It always makes me sad when people visit Germany, and their only plan is to see Berlin and Munich. Or maybe that silly castle in the mountains. Which is really just one of thousands of castles in Germany, but the tourists think there is only one, so they all flock to the same site.
Like in most countries, there is so much more to see in Germany!
Hundreds of medieval towns, thousands of castles, fairy-tale landscapes, and – because Germany only became a unified country in 1871 – a much more pronounced regional variation than in some other countries.
Now, if you are not quite as old, you may have thought: “Wait a minute, I thought Germany was only unified in 1990?”
And you have a point. Although this was a re-unification of what was only separated in 1945, even those 45 years of having been apart still show in the architecture, the urban planning and the people.
The best example for this is a small city in the very far east of Germany, which you have most probably never heard of. In fact, I hardly know any Germans who have visited it. It’s called Eisenhüttenstadt, which you could translate as Ironworks City or Steel Mill City.
That doesn’t sound very enticing, does it? It makes you think of that huge industrial area in the Ruhr region.
Which is not what comes to mind when people are looking for a holiday destination.

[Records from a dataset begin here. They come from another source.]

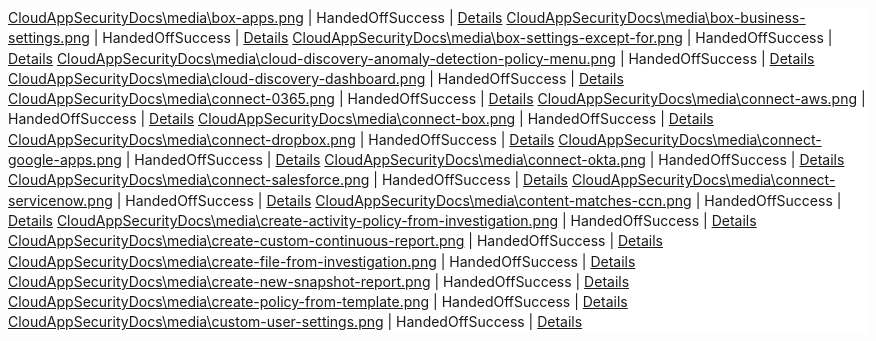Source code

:  [CloudAppSecurityDocs\media\box-apps.png](https://github.com/Microsoft/CloudAppSecurityDocs-pr/blob/3b660659f20aa6b21500a76489b4d51595fa090a/CloudAppSecurityDocs/media/box-apps.png) | HandedOffSuccess | [Details](#0eac72d1b1ba8e16899fba200ac104092537641a62)
 [CloudAppSecurityDocs\media\box-business-settings.png](https://github.com/Microsoft/CloudAppSecurityDocs-pr/blob/3b660659f20aa6b21500a76489b4d51595fa090a/CloudAppSecurityDocs/media/box-business-settings.png) | HandedOffSuccess | [Details](#0893937162ba0eeb15f63932e810a42b88ac724563)
 [CloudAppSecurityDocs\media\box-settings-except-for.png](https://github.com/Microsoft/CloudAppSecurityDocs-pr/blob/3b660659f20aa6b21500a76489b4d51595fa090a/CloudAppSecurityDocs/media/box-settings-except-for.png) | HandedOffSuccess | [Details](#fd75f2a1c800712eec871823bcb34aa1e032423164)
 [CloudAppSecurityDocs\media\cloud-discovery-anomaly-detection-policy-menu.png](https://github.com/Microsoft/CloudAppSecurityDocs-pr/blob/3b660659f20aa6b21500a76489b4d51595fa090a/CloudAppSecurityDocs/media/cloud-discovery-anomaly-detection-policy-menu.png) | HandedOffSuccess | [Details](#5864fdbe5d6d51e264de5117c9dfa1331196582665)
 [CloudAppSecurityDocs\media\cloud-discovery-dashboard.png](https://github.com/Microsoft/CloudAppSecurityDocs-pr/blob/3b660659f20aa6b21500a76489b4d51595fa090a/CloudAppSecurityDocs/media/cloud-discovery-dashboard.png) | HandedOffSuccess | [Details](#c5db0087a68f22c31373da07d7ea90d8d4b06e7b66)
 [CloudAppSecurityDocs\media\connect-0365.png](https://github.com/Microsoft/CloudAppSecurityDocs-pr/blob/3b660659f20aa6b21500a76489b4d51595fa090a/CloudAppSecurityDocs/media/connect-0365.png) | HandedOffSuccess | [Details](#ce3877e1df8387ea03552f43292fc2f55185829167)
 [CloudAppSecurityDocs\media\connect-aws.png](https://github.com/Microsoft/CloudAppSecurityDocs-pr/blob/3b660659f20aa6b21500a76489b4d51595fa090a/CloudAppSecurityDocs/media/connect-aws.png) | HandedOffSuccess | [Details](#a587f2770c1a12ce62be5a91b7d017e43fbce51968)
 [CloudAppSecurityDocs\media\connect-box.png](https://github.com/Microsoft/CloudAppSecurityDocs-pr/blob/3b660659f20aa6b21500a76489b4d51595fa090a/CloudAppSecurityDocs/media/connect-box.png) | HandedOffSuccess | [Details](#59e7110005c03d9fb7b63546cf16def1ef58b64069)
 [CloudAppSecurityDocs\media\connect-dropbox.png](https://github.com/Microsoft/CloudAppSecurityDocs-pr/blob/3b660659f20aa6b21500a76489b4d51595fa090a/CloudAppSecurityDocs/media/connect-dropbox.png) | HandedOffSuccess | [Details](#a87df86a13be24613f310daea0a8e7e78037be9470)
 [CloudAppSecurityDocs\media\connect-google-apps.png](https://github.com/Microsoft/CloudAppSecurityDocs-pr/blob/3b660659f20aa6b21500a76489b4d51595fa090a/CloudAppSecurityDocs/media/connect-google-apps.png) | HandedOffSuccess | [Details](#86ac752492b8782d968cd6dec1fa07f2c2036b0172)
 [CloudAppSecurityDocs\media\connect-okta.png](https://github.com/Microsoft/CloudAppSecurityDocs-pr/blob/3b660659f20aa6b21500a76489b4d51595fa090a/CloudAppSecurityDocs/media/connect-okta.png) | HandedOffSuccess | [Details](#5cc79beddd74ac05818515fde74fd110f2ecec7d73)
 [CloudAppSecurityDocs\media\connect-salesforce.png](https://github.com/Microsoft/CloudAppSecurityDocs-pr/blob/3b660659f20aa6b21500a76489b4d51595fa090a/CloudAppSecurityDocs/media/connect-salesforce.png) | HandedOffSuccess | [Details](#25863638dd305a46997061321a03d7f12ad0ad0c74)
 [CloudAppSecurityDocs\media\connect-servicenow.png](https://github.com/Microsoft/CloudAppSecurityDocs-pr/blob/3b660659f20aa6b21500a76489b4d51595fa090a/CloudAppSecurityDocs/media/connect-servicenow.png) | HandedOffSuccess | [Details](#ed1d3c9ae9f7831d84c7534236f57808df37202375)
 [CloudAppSecurityDocs\media\content-matches-ccn.png](https://github.com/Microsoft/CloudAppSecurityDocs-pr/blob/3b660659f20aa6b21500a76489b4d51595fa090a/CloudAppSecurityDocs/media/content-matches-ccn.png) | HandedOffSuccess | [Details](#4b8a94007179ddb6c23670c1fd42dcc8e36b49c576)
 [CloudAppSecurityDocs\media\create-activity-policy-from-investigation.png](https://github.com/Microsoft/CloudAppSecurityDocs-pr/blob/3b660659f20aa6b21500a76489b4d51595fa090a/CloudAppSecurityDocs/media/create-activity-policy-from-investigation.png) | HandedOffSuccess | [Details](#fce0249c0ea89aa05707622fef2de4cf5062b3f577)
 [CloudAppSecurityDocs\media\create-custom-continuous-report.png](https://github.com/Microsoft/CloudAppSecurityDocs-pr/blob/3b660659f20aa6b21500a76489b4d51595fa090a/CloudAppSecurityDocs/media/create-custom-continuous-report.png) | HandedOffSuccess | [Details](#ad66a899a4863e5556567404a656252a6e50be5878)
 [CloudAppSecurityDocs\media\create-file-from-investigation.png](https://github.com/Microsoft/CloudAppSecurityDocs-pr/blob/3b660659f20aa6b21500a76489b4d51595fa090a/CloudAppSecurityDocs/media/create-file-from-investigation.png) | HandedOffSuccess | [Details](#ed1b3287216711f02e43ddcce0c208581d73540479)
 [CloudAppSecurityDocs\media\create-new-snapshot-report.png](https://github.com/Microsoft/CloudAppSecurityDocs-pr/blob/3b660659f20aa6b21500a76489b4d51595fa090a/CloudAppSecurityDocs/media/create-new-snapshot-report.png) | HandedOffSuccess | [Details](#ea240023b4cdf51077640a71732193ef0c5a04be80)
 [CloudAppSecurityDocs\media\create-policy-from-template.png](https://github.com/Microsoft/CloudAppSecurityDocs-pr/blob/3b660659f20aa6b21500a76489b4d51595fa090a/CloudAppSecurityDocs/media/create-policy-from-template.png) | HandedOffSuccess | [Details](#227ae4f705ea62160d057d0db932234cfb588b5481)
 [CloudAppSecurityDocs\media\custom-user-settings.png](https://github.com/Microsoft/CloudAppSecurityDocs-pr/blob/3b660659f20aa6b21500a76489b4d51595fa090a/CloudAppSecurityDocs/media/custom-user-settings.png) | HandedOffSuccess | [Details](#db6c7de0a7682d7fdf881261464ea76ee910bff482)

But Eisenhüttenstadt was in East Germany, the socialist workers’ paradise, and it was a city built from scratch in the 1950s. So, the city planners could build a perfect city, with wide avenues, with lots of green spaces, with palaces for plumbers, castles for cashiers, a balcony for every bus driver, and arcades for every assembly-line worker.
In Eisenhüttenstadt, you can see what city planning can do for people when real estate is not an object of speculation, where something profitable must be squeezed from every last square inch.
Walking around this town, you can feel the spaciousness, the airiness.
Or maybe it’s emptiness. Because from a peak of 53,000 people – with plans already in place to expand the city to 80,000 people -, the population has dropped to 24,000. That’s the problem when you are a company town, as many other towns around the world have had to learn. The steel plant is still active, but it employs far fewer people than it used to.
Meanwhile, the whole town has been protected as a monument – the largest in Germany. Walking around with awe, I realized that not only does Eisenhüttenstadt conserve socialist urban planning, it is also the only city in Germany, maybe in the world, where the time pre-1990s has been conserved with almost nothing new added.
In that supermarket, for example, they still had a poster calling “for a progressive relationship between supply and demand”. Now, those were the times, when you weren’t compelled to “buy 2 for the price of 1”, although you only need one.
Maybe I was just lucky, because I visited on a beautiful, sunny day in October, when everything would look beautiful everywhere. But if you ever come to Germany in spring or autumn, you may want to visit a place where not many tourists venture. (Although Tom Hanks loves the town, and a number of movies have been filmed here, understandably.)
On my German blog, I have a longer article about Eisenhüttenstadt, with many more photos, lots of history and a very friendly lady picking me up as I was hitchhiking. But it’s too much to translate it all. And I don’t even know if anyone of you is interested in urban planning and architecture. – If you are, you may also want to check out the Bauhaus architecture in nearby Weimar and Dessau when visiting.